## To do
Reproduce every line of the records below verbatim, keeping the original spacing, punctuation, and line breaks.

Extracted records

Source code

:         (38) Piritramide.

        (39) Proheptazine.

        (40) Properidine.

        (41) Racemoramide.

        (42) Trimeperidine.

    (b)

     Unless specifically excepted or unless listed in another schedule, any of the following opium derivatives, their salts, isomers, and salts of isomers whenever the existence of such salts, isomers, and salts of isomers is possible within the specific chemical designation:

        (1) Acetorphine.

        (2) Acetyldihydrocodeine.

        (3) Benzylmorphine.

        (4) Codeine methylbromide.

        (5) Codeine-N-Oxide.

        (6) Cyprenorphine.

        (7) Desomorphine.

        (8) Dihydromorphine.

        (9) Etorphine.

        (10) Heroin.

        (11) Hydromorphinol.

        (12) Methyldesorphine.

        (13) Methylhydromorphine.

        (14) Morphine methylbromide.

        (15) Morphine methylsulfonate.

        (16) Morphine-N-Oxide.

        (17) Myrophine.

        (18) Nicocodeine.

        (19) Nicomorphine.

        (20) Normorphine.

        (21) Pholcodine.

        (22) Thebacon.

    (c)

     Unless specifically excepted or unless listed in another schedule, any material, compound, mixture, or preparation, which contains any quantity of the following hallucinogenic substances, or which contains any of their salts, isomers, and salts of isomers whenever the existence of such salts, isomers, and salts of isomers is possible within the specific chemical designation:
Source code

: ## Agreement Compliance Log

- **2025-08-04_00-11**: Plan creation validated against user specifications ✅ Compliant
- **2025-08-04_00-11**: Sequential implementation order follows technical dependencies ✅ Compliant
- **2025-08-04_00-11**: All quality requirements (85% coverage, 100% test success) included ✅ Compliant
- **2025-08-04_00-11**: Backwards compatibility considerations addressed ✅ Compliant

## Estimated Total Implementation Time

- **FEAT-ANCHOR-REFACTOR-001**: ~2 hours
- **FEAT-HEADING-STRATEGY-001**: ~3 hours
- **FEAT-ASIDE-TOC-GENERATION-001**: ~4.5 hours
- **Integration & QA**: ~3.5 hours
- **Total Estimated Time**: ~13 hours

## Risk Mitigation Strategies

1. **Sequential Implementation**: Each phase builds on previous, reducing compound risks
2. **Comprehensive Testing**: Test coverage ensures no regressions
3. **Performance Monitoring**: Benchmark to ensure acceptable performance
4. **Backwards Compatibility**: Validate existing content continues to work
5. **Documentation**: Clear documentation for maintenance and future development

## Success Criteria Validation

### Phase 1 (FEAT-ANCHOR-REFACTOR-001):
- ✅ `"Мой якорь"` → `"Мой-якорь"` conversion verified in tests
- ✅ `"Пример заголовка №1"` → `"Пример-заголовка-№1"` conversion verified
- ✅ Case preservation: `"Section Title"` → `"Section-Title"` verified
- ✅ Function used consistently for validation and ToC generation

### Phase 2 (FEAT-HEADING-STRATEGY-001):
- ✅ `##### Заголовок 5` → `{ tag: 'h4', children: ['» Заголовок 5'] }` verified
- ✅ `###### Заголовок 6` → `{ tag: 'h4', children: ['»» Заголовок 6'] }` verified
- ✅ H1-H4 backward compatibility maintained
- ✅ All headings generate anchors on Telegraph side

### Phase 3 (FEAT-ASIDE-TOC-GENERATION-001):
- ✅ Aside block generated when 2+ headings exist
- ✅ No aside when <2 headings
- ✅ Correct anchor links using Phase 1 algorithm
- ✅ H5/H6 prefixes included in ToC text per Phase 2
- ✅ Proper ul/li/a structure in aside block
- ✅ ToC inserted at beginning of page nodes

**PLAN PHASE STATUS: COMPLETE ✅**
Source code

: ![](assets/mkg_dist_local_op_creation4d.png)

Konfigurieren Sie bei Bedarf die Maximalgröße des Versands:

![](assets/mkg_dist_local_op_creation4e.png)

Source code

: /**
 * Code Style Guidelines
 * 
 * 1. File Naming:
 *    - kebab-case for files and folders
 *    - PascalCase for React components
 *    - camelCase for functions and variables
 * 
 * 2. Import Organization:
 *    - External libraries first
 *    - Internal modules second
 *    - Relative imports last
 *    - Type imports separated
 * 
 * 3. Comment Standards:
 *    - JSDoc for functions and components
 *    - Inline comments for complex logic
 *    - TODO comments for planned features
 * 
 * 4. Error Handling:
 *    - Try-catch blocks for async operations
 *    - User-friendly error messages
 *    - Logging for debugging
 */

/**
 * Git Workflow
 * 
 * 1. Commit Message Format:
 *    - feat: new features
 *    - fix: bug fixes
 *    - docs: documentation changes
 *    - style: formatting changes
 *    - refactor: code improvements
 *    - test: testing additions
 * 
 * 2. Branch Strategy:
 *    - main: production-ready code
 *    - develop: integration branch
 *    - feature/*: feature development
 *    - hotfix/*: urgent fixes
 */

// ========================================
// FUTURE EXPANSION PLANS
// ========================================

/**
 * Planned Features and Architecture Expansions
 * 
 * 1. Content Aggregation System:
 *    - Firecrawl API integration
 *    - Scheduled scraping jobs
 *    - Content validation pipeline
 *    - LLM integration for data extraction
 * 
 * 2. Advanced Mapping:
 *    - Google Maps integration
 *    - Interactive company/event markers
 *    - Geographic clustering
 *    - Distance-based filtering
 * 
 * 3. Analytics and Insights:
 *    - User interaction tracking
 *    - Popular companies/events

## Output of the exercise
Source code

:         (38) Piritramide.

        (39) Proheptazine.

        (40) Properidine.

        (41) Racemoramide.

        (42) Trimeperidine.

    (b)

     Unless specifically excepted or unless listed in another schedule, any of the following opium derivatives, their salts, isomers, and salts of isomers whenever the existence of such salts, isomers, and salts of isomers is possible within the specific chemical designation:

        (1) Acetorphine.

        (2) Acetyldihydrocodeine.

        (3) Benzylmorphine.

        (4) Codeine methylbromide.

        (5) Codeine-N-Oxide.

        (6) Cyprenorphine.

        (7) Desomorphine.

        (8) Dihydromorphine.

        (9) Etorphine.

        (10) Heroin.

        (11) Hydromorphinol.

        (12) Methyldesorphine.

        (13) Methylhydromorphine.

        (14) Morphine methylbromide.

        (15) Morphine methylsulfonate.

        (16) Morphine-N-Oxide.

        (17) Myrophine.

        (18) Nicocodeine.

        (19) Nicomorphine.

        (20) Normorphine.

        (21) Pholcodine.

        (22) Thebacon.

    (c)

     Unless specifically excepted or unless listed in another schedule, any material, compound, mixture, or preparation, which contains any quantity of the following hallucinogenic substances, or which contains any of their salts, isomers, and salts of isomers whenever the existence of such salts, isomers, and salts of isomers is possible within the specific chemical designation:
Source code

: ## Agreement Compliance Log

- **2025-08-04_00-11**: Plan creation validated against user specifications ✅ Compliant
- **2025-08-04_00-11**: Sequential implementation order follows technical dependencies ✅ Compliant
- **2025-08-04_00-11**: All quality requirements (85% coverage, 100% test success) included ✅ Compliant
- **2025-08-04_00-11**: Backwards compatibility considerations addressed ✅ Compliant

## Estimated Total Implementation Time

- **FEAT-ANCHOR-REFACTOR-001**: ~2 hours
- **FEAT-HEADING-STRATEGY-001**: ~3 hours
- **FEAT-ASIDE-TOC-GENERATION-001**: ~4.5 hours
- **Integration & QA**: ~3.5 hours
- **Total Estimated Time**: ~13 hours

## Risk Mitigation Strategies

1. **Sequential Implementation**: Each phase builds on previous, reducing compound risks
2. **Comprehensive Testing**: Test coverage ensures no regressions
3. **Performance Monitoring**: Benchmark to ensure acceptable performance
4. **Backwards Compatibility**: Validate existing content continues to work
5. **Documentation**: Clear documentation for maintenance and future development

## Success Criteria Validation

### Phase 1 (FEAT-ANCHOR-REFACTOR-001):
- ✅ `"Мой якорь"` → `"Мой-якорь"` conversion verified in tests
- ✅ `"Пример заголовка №1"` → `"Пример-заголовка-№1"` conversion verified
- ✅ Case preservation: `"Section Title"` → `"Section-Title"` verified
- ✅ Function used consistently for validation and ToC generation

### Phase 2 (FEAT-HEADING-STRATEGY-001):
- ✅ `##### Заголовок 5` → `{ tag: 'h4', children: ['» Заголовок 5'] }` verified
- ✅ `###### Заголовок 6` → `{ tag: 'h4', children: ['»» Заголовок 6'] }` verified
- ✅ H1-H4 backward compatibility maintained
- ✅ All headings generate anchors on Telegraph side

### Phase 3 (FEAT-ASIDE-TOC-GENERATION-001):
- ✅ Aside block generated when 2+ headings exist
- ✅ No aside when <2 headings
- ✅ Correct anchor links using Phase 1 algorithm
- ✅ H5/H6 prefixes included in ToC text per Phase 2
- ✅ Proper ul/li/a structure in aside block
- ✅ ToC inserted at beginning of page nodes

**PLAN PHASE STATUS: COMPLETE ✅**
Source code

: ![](assets/mkg_dist_local_op_creation4d.png)

Konfigurieren Sie bei Bedarf die Maximalgröße des Versands:

![](assets/mkg_dist_local_op_creation4e.png)

Source code

: /**
 * Code Style Guidelines
 * 
 * 1. File Naming:
 *    - kebab-case for files and folders
 *    - PascalCase for React components
 *    - camelCase for functions and variables
 * 
 * 2. Import Organization:
 *    - External libraries first
 *    - Internal modules second
 *    - Relative imports last
 *    - Type imports separated
 * 
 * 3. Comment Standards:
 *    - JSDoc for functions and components
 *    - Inline comments for complex logic
 *    - TODO comments for planned features
 * 
 * 4. Error Handling:
 *    - Try-catch blocks for async operations
 *    - User-friendly error messages
 *    - Logging for debugging
 */

/**
 * Git Workflow
 * 
 * 1. Commit Message Format:
 *    - feat: new features
 *    - fix: bug fixes
 *    - docs: documentation changes
 *    - style: formatting changes
 *    - refactor: code improvements
 *    - test: testing additions
 * 
 * 2. Branch Strategy:
 *    - main: production-ready code
 *    - develop: integration branch
 *    - feature/*: feature development
 *    - hotfix/*: urgent fixes
 */

// ========================================
// FUTURE EXPANSION PLANS
// ========================================

/**
 * Planned Features and Architecture Expansions
 * 
 * 1. Content Aggregation System:
 *    - Firecrawl API integration
 *    - Scheduled scraping jobs
 *    - Content validation pipeline
 *    - LLM integration for data extraction
 * 
 * 2. Advanced Mapping:
 *    - Google Maps integration
 *    - Interactive company/event markers
 *    - Geographic clustering
 *    - Distance-based filtering
 * 
 * 3. Analytics and Insights:
 *    - User interaction tracking
 *    - Popular companies/events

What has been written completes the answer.